Now, as kick‐off approached, an interesting but not fun dance emerged. Most of the operators were concerned with playing network, and not so much with the pre‐game coming up, which, if you remember, was in our purview. While most were OK juggling both, it was the USA Networks and producers who had the most trouble converting from network mode to game mode.
Part of the problem that everyone faced was that in a facility geared towards master control and program release, as it was sometimes called, even in the 80s things were highly automated and it was mostly run by automation apps from companies that specialize in that. My truck had none of that. It was geared for live, or live‐to‐tape productions. Most master controls at that point in time had what a layperson would call a video jukebox. This was a decade before the first video servers arrive on scene. It would be a system with two or more VTRs, along with a robotic tape handling system that would retrieve tapes for storage bins and load them into a machine. No human handling.
While USA showed up with a combination of spot reels and individual tapes. A spot reel is where all the commercials are recorded on a single reel of tape. Good and bad. Good if nothing needs to be added or dropped from playback. A logistical challenge if they need to skip something on the reel or have to change the order of playback. Which did happen a half‐dozen times or more. That made for extra work for the tape operators that ended up having to dub (fancy word for copy) the changes to another machine.

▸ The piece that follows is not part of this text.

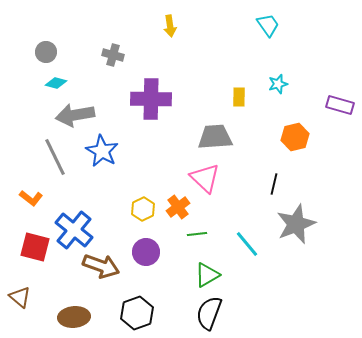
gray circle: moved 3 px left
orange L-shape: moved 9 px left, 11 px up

It was almost a reprieve when the kick‐off finally came. Even with half‐time and post‐game shows ahead, the game's routine calmed most people. That is until lightning struck. Actually, it was a golf cart. During the third quarter, the whole trailer lurched about 4‐6 inches. As was often the case as an EIC, you often weren't, at least back then, doing much. This was well before cell phones and email. As was sometimes the case, I would find a nook in the truck to sit in, and if there wasn't a chair, I'd often sit on the floor. Then came something that I had never experienced before. Trailer movement in the middle of an event.

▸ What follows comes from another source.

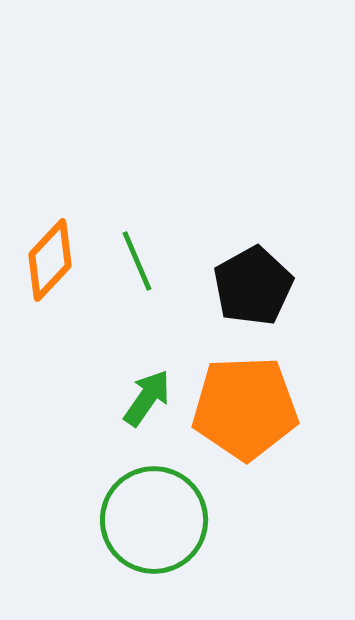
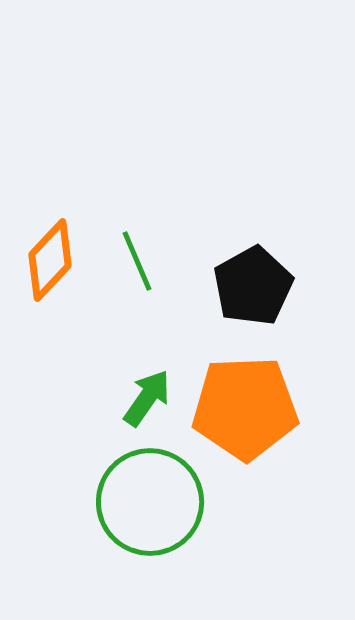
green circle: moved 4 px left, 18 px up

Our sense of rhythm came to an abrupt halt. I didn't need to listen to the intercom to know that the people up in the production compartment were not happy.

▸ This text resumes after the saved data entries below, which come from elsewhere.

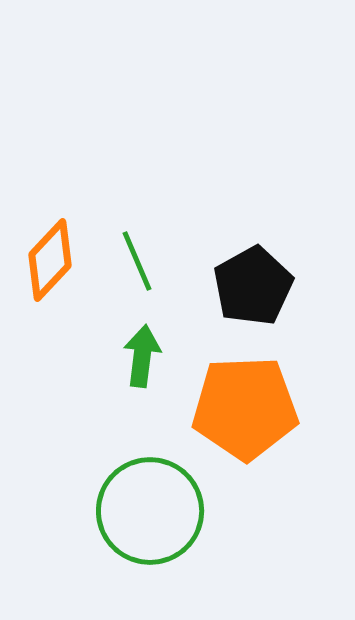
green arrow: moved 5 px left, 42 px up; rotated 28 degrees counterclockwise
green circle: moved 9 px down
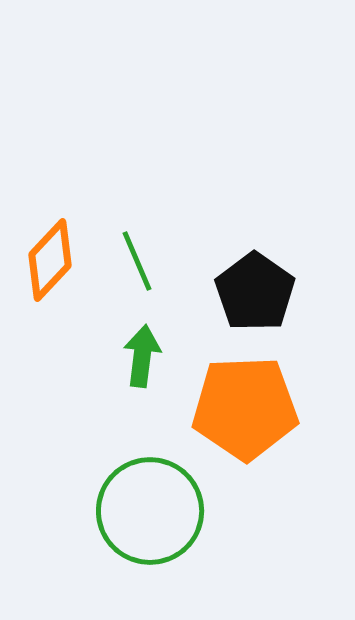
black pentagon: moved 2 px right, 6 px down; rotated 8 degrees counterclockwise
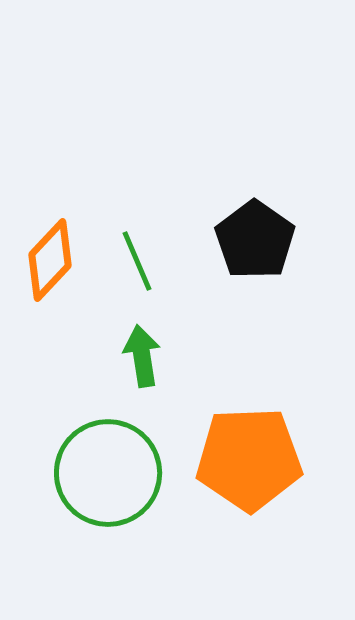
black pentagon: moved 52 px up
green arrow: rotated 16 degrees counterclockwise
orange pentagon: moved 4 px right, 51 px down
green circle: moved 42 px left, 38 px up
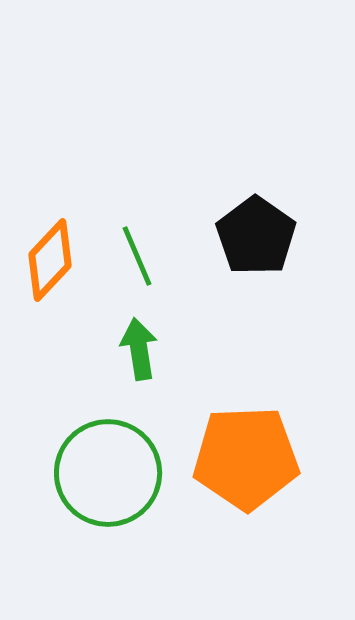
black pentagon: moved 1 px right, 4 px up
green line: moved 5 px up
green arrow: moved 3 px left, 7 px up
orange pentagon: moved 3 px left, 1 px up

Scrambling out and down the stairs and knowing the direction the trailer moved headed to the trailer's rear. There we found a young man dazed, his arm bleeding. Security showed up and the "crash dummy" had no explanation of how he did what he did. He had enough momentum that he put a discernible crease in the trailer's bumper. One of the few lucky breaks that day was that the trailer's landing gear didn't collapse or come off the wood that was under them. Sometimes, to level the trailer you will find the landing gear on a stack of wood. That could have been catastrophic if that day had been so.
Finally, the game was over, along with the post‐time show. The main game truck could completely strike. My truck could strike cameras and other things in the stadium itself. But network operations continued inside the trailer for another three hours. I was deathly afraid that in tearing down the other trailer, something we still needed would be disconnected. Our second piece of luck for the day: that didn't happen.
During teardown, I finally found out why my truck did the pre/half/post shows. The other trailer needed to hit the road without delay. Since it defaulted to us for the post‐game setup, they decided we would handle the other two segments.
But by this point, the crew in the trailer was very tired and a bit testy, as were the USA folks. When network operation finally came to an end and was handed back to HBO, I believe, there were not any pleasantries between the client and me. USA simply collected their tapes and left. That left the driver and me to stow what was left undone, disconnect the power, and stow the stairs. We were out of there finally just before 8 p.m.